PASSAGE:
____________

Presumably, you then need to allocate the increase in the fees on the same basis, and the cost of this exercise can be re-billed in the same way, in literally ever-decreasing circles of fantasy accounting.

It gets better. Anything involving “the installation and maintenance of disability equipment and adaptions” is ineligible. I can only imagine that the DWP civil servants are hoping to trip him up now, as it’s blindingly obvious that someone will demand judicial review of this on grounds of discrimination. But aren’t public authorities required by law to ensure their buildings are accessible?

More to the point, isn’t this the most perfectly ridiculous bit of bureaucratic meddling you can imagine? The minister insists on having every caretaker in Britain’s timesheet, NOW.

Or he’ll thcream and thcream until he’s thick.

Mr Duncan Smith lost his temper when he heard a member of his team rowing on the phone with a Treasury official. He grabbed the receiver and shouted down the line: ‘If you ever speak to my officials like that again I’ll bite your balls off and send them to you in a box.’

And of course the policy is itself hideously idiotic; if we’re in a global race, forcing people to take the first daft no-wage placement offered is madness, and trying to mimic one monthly salary per family has all kinds of problems of its own, and the political lead seems to be providing cover for cops and others who want to substitute hating the poor for racism that is no longer acceptable.

But none of this should be at all surprising. Here’s a sample of IDS’s judgment from 1994.

The reforms ought to go wider still. We should learn from the success of the 15 million people who have opted out of the State Earnings Related Pension Scheme (SERPS) and abolish it altogether. The public has a greater choice and better service with private pension schemes, the State’s record is abysmal.

Yes. Yes. Contracting-out was such a triumph wasn’t it? Then of course, there’s the bullshitting and the fake CV.

I think, in general, it’s the bullshit that’s the tell here; Alan Watkins wrote, years ago when IDS was the Tory leader, that it was a mistake to see him as a cipher, a man without qualities. Instead, Watkins wrote, he reminded him of people he saw in Fitzrovia pubs in the 1950s, typically ex-RAF officers who went into the motor or wine trades, always getting into unlikely scrapes and trying on bizarre money-making schemes, the best possible of which would be to marry a heiress. And of course he did. Terribly, the Indy‘s new website only has Watkins’ columns back to 2006.

____________

RECORDS SUPPLIED:

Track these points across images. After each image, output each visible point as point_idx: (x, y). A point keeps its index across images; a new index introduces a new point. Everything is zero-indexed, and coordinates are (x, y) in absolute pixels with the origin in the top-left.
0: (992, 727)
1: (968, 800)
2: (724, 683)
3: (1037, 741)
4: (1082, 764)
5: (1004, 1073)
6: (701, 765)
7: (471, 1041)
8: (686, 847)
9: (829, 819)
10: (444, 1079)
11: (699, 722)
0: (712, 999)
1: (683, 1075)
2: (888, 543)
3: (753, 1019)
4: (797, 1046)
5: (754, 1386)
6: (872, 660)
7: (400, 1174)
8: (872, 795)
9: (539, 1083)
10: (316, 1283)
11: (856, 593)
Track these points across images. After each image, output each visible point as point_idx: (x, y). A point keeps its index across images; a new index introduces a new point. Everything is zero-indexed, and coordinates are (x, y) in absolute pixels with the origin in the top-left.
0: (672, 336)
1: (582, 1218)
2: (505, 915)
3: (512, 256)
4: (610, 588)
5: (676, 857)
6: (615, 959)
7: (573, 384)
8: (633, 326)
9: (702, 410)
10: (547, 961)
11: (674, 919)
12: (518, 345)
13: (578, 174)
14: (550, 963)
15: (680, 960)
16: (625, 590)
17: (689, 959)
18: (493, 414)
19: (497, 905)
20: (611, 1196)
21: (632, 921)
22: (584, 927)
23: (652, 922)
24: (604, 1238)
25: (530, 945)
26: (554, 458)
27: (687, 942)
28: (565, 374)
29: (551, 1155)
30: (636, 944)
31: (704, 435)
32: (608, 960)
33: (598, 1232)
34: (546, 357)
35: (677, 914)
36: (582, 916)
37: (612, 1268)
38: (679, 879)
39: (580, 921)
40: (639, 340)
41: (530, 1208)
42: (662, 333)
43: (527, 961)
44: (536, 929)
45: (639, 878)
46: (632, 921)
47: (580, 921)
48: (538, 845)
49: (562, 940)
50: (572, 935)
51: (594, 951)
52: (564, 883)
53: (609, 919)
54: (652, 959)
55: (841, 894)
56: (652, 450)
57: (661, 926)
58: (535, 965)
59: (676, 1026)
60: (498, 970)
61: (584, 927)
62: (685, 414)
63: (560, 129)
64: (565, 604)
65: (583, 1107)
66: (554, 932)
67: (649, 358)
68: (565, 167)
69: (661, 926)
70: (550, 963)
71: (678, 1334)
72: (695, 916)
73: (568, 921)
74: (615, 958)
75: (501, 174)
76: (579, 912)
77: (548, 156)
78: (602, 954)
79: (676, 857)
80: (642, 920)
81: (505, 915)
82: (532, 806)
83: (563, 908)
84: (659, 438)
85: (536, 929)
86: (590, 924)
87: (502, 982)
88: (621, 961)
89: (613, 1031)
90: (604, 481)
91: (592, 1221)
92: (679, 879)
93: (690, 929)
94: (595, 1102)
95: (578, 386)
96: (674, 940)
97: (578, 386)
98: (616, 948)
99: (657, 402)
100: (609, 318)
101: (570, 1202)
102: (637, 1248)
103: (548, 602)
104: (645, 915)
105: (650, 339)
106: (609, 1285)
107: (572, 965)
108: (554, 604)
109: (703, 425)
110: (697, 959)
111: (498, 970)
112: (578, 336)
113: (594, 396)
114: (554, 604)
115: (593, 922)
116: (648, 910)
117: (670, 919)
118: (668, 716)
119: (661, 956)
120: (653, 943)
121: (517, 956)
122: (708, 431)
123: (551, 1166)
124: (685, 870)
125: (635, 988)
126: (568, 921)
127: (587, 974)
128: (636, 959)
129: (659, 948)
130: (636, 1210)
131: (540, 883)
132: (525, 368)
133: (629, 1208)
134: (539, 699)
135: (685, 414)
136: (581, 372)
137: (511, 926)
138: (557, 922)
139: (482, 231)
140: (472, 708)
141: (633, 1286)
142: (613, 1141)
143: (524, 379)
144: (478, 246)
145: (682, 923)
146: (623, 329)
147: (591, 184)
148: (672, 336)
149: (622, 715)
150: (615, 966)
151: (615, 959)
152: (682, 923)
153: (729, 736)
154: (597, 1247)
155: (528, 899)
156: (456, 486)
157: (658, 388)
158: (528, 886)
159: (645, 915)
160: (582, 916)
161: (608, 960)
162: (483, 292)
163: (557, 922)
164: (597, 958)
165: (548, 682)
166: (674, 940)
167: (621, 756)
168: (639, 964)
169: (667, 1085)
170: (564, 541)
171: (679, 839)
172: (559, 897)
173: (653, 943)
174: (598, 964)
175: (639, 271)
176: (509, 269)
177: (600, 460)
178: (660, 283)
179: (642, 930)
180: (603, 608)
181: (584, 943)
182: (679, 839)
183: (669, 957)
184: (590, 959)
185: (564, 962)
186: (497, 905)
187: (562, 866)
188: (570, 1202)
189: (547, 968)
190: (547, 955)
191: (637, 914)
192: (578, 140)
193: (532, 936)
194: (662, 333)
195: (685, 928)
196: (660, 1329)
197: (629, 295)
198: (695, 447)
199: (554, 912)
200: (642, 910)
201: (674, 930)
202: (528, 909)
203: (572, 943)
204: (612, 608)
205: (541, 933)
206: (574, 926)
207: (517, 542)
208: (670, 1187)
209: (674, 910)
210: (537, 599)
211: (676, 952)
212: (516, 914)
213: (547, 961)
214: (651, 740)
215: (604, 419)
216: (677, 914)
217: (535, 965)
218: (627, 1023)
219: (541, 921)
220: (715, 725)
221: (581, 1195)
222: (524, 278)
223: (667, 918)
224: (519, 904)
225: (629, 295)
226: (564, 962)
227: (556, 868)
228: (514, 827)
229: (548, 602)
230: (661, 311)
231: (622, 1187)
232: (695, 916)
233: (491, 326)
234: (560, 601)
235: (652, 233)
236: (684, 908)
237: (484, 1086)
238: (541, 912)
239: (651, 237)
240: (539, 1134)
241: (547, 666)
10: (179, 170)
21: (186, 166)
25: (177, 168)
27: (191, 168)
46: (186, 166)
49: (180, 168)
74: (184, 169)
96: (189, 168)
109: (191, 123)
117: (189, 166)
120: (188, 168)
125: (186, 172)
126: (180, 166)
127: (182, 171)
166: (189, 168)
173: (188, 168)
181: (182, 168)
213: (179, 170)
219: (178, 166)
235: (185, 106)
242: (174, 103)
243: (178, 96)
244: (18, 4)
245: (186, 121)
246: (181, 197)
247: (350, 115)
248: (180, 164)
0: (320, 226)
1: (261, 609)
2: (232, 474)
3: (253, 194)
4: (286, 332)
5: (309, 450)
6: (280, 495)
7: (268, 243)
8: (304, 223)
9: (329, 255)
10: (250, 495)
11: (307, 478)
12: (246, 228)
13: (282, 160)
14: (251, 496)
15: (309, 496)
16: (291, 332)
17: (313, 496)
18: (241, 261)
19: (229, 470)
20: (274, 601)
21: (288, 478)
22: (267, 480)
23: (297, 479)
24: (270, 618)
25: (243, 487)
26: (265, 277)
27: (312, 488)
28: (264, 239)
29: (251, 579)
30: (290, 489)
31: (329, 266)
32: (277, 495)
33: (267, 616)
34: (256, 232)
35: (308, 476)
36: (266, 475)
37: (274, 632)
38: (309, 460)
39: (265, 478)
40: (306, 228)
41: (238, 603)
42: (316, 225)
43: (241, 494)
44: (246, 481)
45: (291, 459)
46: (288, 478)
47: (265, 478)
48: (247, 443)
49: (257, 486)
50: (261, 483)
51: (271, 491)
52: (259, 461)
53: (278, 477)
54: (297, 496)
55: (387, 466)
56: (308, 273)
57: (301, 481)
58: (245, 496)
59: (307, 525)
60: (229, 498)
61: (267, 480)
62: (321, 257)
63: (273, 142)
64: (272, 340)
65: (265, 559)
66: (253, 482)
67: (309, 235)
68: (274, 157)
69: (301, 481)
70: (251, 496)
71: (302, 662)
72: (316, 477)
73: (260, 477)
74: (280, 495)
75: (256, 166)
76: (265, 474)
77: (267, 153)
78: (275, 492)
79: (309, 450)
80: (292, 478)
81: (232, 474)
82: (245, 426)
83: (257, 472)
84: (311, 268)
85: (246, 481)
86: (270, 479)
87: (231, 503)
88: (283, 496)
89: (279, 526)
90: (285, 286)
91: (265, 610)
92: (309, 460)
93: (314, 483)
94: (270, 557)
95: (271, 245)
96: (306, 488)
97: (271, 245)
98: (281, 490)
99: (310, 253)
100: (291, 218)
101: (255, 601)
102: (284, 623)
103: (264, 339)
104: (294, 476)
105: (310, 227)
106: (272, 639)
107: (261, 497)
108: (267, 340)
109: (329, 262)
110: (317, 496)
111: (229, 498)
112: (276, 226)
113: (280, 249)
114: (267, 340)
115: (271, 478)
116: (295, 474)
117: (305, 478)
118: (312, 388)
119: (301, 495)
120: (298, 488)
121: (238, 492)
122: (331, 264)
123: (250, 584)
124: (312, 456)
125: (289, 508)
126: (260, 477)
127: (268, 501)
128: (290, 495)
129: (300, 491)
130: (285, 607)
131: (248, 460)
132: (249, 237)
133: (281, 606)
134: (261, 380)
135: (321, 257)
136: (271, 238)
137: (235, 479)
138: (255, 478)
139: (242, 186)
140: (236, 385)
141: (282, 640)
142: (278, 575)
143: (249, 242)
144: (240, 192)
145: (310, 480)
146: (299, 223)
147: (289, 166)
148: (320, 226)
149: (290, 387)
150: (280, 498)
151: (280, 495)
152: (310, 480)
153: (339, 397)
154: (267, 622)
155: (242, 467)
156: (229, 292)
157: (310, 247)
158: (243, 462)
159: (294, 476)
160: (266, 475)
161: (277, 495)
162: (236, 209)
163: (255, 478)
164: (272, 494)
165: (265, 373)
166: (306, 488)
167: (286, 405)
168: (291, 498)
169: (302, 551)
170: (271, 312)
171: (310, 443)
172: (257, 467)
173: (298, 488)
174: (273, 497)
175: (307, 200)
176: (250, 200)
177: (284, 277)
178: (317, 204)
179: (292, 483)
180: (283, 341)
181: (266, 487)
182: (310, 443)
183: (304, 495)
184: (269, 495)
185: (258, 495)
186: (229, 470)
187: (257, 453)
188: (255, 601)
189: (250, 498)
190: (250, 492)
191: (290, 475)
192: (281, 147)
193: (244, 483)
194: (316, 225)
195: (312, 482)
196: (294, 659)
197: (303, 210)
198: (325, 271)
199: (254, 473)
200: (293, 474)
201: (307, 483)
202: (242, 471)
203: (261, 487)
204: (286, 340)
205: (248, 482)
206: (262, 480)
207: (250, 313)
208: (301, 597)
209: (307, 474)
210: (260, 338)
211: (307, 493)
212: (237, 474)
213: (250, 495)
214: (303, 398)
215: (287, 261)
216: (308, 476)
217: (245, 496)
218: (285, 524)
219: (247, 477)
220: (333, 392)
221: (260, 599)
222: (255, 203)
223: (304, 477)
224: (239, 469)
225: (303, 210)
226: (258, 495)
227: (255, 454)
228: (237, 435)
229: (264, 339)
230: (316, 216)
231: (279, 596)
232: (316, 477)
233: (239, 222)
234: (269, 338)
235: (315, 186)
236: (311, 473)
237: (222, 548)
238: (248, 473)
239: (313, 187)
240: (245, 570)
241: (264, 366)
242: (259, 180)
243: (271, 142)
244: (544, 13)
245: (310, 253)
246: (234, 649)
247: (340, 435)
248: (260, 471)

____________

WHAT THIS EXERCISE ASKS:
1. From the Duncan Smith piece above, repeat the text between "Mr Duncan Smith" and "judgment from 1994.", inclusive.
2. Answer these questions from the Duncan Smith piece above:
(a) From what year is the sample of IDS's judgment quoted?
(b) How many people does the quoted sample say have opted out of SERPS?
(c) Back to what year does the Indy's new website have Watkins' columns?

SOLUTIONS TO EACH TASK:
1.
Mr Duncan Smith lost his temper when he heard a member of his team rowing on the phone with a Treasury official. He grabbed the receiver and shouted down the line: ‘If you ever speak to my officials like that again I’ll bite your balls off and send them to you in a box.’

And of course the policy is itself hideously idiotic; if we’re in a global race, forcing people to take the first daft no-wage placement offered is madness, and trying to mimic one monthly salary per family has all kinds of problems of its own, and the political lead seems to be providing cover for cops and others who want to substitute hating the poor for racism that is no longer acceptable.

But none of this should be at all surprising. Here’s a sample of IDS’s judgment from 1994.

2.
(a) 1994
(b) 15 million
(c) 2006